(An Unborn Baby at 20 Weeks / Photo Credit: WebMD)
On Wednesday, the House Judiciary Committee held the first in a series of congressional hearings into allegations that Planned Parenthood is illegally selling body parts from aborted babies, a claim first launched by the pro-life Center for Medical Progress in its recently published undercover videos. In the tapes, Planned Parenthood officials discuss compensation for fetal tissue harvested from aborted babies and handed over to researchers.
During the hearing, Chairman Bob Goodlatte (R-Va.) referenced the dissenting opinion of Justice Anthony Kennedy following the 2000 Supreme Court case Stenberg v. Carhart, which struck down a Nebraska law banning some late-term abortions. Afterward, Goodlatte asked witness Priscilla Smith, a director and senior fellow at the Program for the Study of Reproductive Justice at Yale Law School, a very simple question regarding a particularly gruesome form of abortion.
After a little verbal wiggling, Smith answers pretty directly.
Goodlatte quoted from Justice Anthony Kennedy’s dissenting opinion:
“The fetus can be alive at the beginning of the dismemberment process and can survive for at time while its limbs are being torn off.

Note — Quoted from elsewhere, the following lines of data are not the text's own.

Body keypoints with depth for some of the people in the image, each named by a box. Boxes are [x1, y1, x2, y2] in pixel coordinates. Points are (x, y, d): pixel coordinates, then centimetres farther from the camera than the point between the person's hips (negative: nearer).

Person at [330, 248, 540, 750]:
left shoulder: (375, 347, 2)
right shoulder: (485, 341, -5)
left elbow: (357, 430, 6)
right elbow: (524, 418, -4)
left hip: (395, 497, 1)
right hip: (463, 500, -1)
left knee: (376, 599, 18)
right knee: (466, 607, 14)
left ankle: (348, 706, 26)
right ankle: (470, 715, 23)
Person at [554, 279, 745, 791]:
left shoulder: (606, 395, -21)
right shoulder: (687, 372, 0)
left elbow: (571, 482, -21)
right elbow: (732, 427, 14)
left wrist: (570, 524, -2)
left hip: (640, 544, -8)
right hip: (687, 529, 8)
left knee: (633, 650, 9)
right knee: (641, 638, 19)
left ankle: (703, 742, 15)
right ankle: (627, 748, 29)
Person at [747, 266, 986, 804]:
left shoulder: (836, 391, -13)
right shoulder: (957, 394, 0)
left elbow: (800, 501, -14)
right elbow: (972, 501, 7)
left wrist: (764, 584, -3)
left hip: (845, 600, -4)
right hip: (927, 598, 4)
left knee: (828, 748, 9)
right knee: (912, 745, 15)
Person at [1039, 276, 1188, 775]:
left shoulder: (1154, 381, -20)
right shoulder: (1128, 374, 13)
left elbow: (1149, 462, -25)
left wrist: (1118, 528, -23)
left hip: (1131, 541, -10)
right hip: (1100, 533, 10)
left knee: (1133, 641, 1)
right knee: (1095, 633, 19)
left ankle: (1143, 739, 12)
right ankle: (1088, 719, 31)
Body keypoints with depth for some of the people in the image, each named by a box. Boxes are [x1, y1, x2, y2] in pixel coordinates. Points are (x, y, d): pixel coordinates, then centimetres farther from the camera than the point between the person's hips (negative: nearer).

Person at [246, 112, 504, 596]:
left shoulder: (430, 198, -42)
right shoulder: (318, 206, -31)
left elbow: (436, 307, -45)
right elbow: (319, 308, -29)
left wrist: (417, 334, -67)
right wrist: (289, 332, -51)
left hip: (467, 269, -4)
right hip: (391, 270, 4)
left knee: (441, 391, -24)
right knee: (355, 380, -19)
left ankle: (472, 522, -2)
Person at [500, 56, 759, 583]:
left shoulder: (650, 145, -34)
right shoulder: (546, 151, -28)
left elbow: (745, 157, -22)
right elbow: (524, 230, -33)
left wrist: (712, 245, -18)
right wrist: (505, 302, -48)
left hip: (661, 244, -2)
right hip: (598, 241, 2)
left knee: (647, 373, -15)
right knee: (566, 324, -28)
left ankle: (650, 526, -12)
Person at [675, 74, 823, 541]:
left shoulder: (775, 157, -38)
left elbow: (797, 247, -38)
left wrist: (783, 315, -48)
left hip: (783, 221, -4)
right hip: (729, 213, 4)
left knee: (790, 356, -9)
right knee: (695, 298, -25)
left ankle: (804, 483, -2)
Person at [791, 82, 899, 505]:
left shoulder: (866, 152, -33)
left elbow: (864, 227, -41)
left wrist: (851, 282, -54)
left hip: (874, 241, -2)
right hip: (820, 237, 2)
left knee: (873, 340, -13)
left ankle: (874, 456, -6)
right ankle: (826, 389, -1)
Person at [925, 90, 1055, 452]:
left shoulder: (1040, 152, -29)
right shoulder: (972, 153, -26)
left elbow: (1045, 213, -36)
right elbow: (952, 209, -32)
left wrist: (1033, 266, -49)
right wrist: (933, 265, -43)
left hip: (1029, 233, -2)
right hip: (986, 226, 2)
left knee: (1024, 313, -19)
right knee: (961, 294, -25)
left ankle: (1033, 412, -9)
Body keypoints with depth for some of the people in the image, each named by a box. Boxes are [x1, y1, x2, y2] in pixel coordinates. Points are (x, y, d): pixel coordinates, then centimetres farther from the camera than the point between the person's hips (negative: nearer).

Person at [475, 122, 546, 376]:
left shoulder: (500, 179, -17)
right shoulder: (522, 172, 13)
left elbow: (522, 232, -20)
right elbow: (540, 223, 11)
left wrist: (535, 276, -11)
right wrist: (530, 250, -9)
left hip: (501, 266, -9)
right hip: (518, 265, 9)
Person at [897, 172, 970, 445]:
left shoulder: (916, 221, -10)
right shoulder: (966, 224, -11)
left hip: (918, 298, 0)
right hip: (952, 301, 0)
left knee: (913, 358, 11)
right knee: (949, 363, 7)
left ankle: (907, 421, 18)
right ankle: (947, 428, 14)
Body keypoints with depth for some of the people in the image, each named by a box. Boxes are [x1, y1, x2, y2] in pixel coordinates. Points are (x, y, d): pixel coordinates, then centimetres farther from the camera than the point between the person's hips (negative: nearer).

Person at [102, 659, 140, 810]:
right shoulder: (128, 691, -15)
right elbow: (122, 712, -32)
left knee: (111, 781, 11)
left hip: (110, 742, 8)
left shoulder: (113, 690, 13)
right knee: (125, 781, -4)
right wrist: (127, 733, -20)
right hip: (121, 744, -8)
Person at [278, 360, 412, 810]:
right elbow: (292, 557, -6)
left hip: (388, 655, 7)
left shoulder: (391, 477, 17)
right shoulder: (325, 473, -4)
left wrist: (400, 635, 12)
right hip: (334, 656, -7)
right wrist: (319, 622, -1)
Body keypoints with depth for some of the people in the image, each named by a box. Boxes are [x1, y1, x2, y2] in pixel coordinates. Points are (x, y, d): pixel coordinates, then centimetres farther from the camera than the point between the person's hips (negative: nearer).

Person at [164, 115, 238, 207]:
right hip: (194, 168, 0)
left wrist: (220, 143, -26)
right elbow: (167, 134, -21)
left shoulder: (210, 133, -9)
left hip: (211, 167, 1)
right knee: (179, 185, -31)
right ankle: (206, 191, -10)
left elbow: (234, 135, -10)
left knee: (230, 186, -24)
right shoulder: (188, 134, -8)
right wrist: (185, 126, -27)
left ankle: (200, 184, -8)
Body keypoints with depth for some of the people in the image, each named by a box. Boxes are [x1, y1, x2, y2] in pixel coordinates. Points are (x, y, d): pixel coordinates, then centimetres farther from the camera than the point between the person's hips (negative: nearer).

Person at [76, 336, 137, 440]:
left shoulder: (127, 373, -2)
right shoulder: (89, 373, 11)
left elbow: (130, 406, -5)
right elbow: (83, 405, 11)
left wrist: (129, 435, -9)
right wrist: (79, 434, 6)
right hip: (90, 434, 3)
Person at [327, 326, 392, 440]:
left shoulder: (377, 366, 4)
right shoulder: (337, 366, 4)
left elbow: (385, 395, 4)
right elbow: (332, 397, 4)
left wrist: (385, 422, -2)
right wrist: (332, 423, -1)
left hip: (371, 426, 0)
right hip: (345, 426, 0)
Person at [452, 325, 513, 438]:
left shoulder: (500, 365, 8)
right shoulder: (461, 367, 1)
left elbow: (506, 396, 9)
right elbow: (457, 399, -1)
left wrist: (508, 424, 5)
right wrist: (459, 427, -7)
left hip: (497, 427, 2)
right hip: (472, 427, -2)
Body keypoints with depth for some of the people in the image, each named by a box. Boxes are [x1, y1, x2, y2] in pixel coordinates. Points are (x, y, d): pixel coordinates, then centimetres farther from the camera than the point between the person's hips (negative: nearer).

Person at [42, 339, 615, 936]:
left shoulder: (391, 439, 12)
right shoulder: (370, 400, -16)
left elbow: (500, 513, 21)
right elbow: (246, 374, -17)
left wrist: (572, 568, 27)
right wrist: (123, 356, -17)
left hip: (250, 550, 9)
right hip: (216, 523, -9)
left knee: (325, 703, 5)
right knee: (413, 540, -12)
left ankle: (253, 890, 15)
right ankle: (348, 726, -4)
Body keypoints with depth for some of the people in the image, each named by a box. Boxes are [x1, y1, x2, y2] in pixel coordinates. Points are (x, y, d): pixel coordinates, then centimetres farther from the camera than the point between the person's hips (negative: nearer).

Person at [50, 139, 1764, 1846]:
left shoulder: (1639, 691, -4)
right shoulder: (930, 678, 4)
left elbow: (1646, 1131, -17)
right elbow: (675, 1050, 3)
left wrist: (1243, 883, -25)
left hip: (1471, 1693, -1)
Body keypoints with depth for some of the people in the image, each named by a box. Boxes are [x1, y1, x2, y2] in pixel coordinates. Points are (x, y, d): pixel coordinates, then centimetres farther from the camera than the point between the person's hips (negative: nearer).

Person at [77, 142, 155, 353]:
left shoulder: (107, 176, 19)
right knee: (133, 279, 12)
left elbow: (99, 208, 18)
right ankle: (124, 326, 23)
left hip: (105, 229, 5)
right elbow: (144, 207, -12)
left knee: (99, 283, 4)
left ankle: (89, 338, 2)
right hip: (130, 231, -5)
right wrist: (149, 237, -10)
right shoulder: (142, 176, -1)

Dr. Carhart agreed that ‘when you pull out a piece of the fetus, let’s say an arm or a leg, and remove that, at the time just prior to the removal of a portion of the fetus, the fetus is alive.’ Carhart also has observed fetal heartbeat in ultrasound with extensive parts of the fetus removed, and testified that near dismemberment of a limb does not always cause death, because he knows of a physician who removed the arm of a fetus only to have the fetus go on to be born as a living child with one arm.
At the conclusion of a [dilation and evacuation] abortion, no intact fetus remains. In Dr. Carhart’s words, the abortionist is left with ‘a tray full of pieces.’”
Goodlatte continued, in his own words:
Justice Kennedy said, "The fetus, in many cases, dies just as a human adult or child would. It bleeds to death as it is torn limb from limb."
Ms. Smith, do you believe this practice represents a humane way to die?
Let me separate which is something that keeps getting confused here in this hearing again and again, which is procedures performed on pre-viable fetuses and procedures that were performed on viable fetuses. Both the women here on this panel are here today because they were both viable at the time when their procedures were performed. What you’re talking about is pre-viability procedures performed on a fetus that cannot survive outside –
Maybe, maybe not. Justice Kennedy was talking about a procedure that was performed on a child that was born alive with only one arm, because the other had been pulled off already during the abortion procedure. My question to you is – are you going to answer it – is this a humane way to die?
Finally, Smith answered the question:
I believe, for a fetus, for a pre-viable fetus, yes. A D&E procedure is a very humane procedure and it protects the woman and her health and safety more than any other procedure. And in fact it was substituted for --
Ms. Smith, I’m going to reclaim my time and just say that, I have to say that I think your view of humanity and mine are different.